Reproduce every line of the listing below verbatim, keeping the original line breaks.

_ _ _ _ _

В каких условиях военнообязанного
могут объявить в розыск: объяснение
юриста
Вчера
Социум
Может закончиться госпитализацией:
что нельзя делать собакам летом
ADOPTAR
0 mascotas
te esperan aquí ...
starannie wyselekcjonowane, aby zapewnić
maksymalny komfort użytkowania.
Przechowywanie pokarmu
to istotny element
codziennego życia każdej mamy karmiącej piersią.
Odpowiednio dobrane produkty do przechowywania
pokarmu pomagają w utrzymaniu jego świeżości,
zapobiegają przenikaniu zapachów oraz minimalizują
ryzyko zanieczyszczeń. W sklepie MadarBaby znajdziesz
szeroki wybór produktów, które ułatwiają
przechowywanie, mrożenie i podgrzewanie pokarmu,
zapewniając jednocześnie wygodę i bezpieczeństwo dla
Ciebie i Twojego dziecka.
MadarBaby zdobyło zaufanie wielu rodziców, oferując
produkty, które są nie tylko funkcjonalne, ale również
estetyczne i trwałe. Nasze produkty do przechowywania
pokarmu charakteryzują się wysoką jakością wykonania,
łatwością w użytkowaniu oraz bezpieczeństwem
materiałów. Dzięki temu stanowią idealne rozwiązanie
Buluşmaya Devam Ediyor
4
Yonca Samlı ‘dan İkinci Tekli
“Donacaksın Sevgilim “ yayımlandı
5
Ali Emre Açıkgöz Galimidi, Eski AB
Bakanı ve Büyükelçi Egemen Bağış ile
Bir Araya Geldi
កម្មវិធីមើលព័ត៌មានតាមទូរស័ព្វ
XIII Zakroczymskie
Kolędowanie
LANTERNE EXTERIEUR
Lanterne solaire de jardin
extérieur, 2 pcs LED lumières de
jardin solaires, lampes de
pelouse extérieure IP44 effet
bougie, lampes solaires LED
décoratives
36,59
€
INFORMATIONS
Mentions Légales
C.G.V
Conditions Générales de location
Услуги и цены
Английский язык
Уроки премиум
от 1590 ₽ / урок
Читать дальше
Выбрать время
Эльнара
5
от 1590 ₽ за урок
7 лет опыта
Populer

_ _ _ _ _

▶ _Answer to this task_
В каких условиях военнообязанного
могут объявить в розыск: объяснение
юриста
Вчера
Социум
Может закончиться госпитализацией:
что нельзя делать собакам летом
ADOPTAR
0 mascotas
te esperan aquí ...
starannie wyselekcjonowane, aby zapewnić
maksymalny komfort użytkowania.
Przechowywanie pokarmu
to istotny element
codziennego życia każdej mamy karmiącej piersią.
Odpowiednio dobrane produkty do przechowywania
pokarmu pomagają w utrzymaniu jego świeżości,
zapobiegają przenikaniu zapachów oraz minimalizują
ryzyko zanieczyszczeń. W sklepie MadarBaby znajdziesz
szeroki wybór produktów, które ułatwiają
przechowywanie, mrożenie i podgrzewanie pokarmu,
zapewniając jednocześnie wygodę i bezpieczeństwo dla
Ciebie i Twojego dziecka.
MadarBaby zdobyło zaufanie wielu rodziców, oferując
produkty, które są nie tylko funkcjonalne, ale również
estetyczne i trwałe. Nasze produkty do przechowywania
pokarmu charakteryzują się wysoką jakością wykonania,
łatwością w użytkowaniu oraz bezpieczeństwem
materiałów. Dzięki temu stanowią idealne rozwiązanie
Buluşmaya Devam Ediyor
4
Yonca Samlı ‘dan İkinci Tekli
“Donacaksın Sevgilim “ yayımlandı
5
Ali Emre Açıkgöz Galimidi, Eski AB
Bakanı ve Büyükelçi Egemen Bağış ile
Bir Araya Geldi
កម្មវិធីមើលព័ត៌មានតាមទូរស័ព្វ
XIII Zakroczymskie
Kolędowanie
LANTERNE EXTERIEUR
Lanterne solaire de jardin
extérieur, 2 pcs LED lumières de
jardin solaires, lampes de
pelouse extérieure IP44 effet
bougie, lampes solaires LED
décoratives
36,59
€
INFORMATIONS
Mentions Légales
C.G.V
Conditions Générales de location
Услуги и цены
Английский язык
Уроки премиум
от 1590 ₽ / урок
Читать дальше
Выбрать время
Эльнара
5
от 1590 ₽ за урок
7 лет опыта
Populer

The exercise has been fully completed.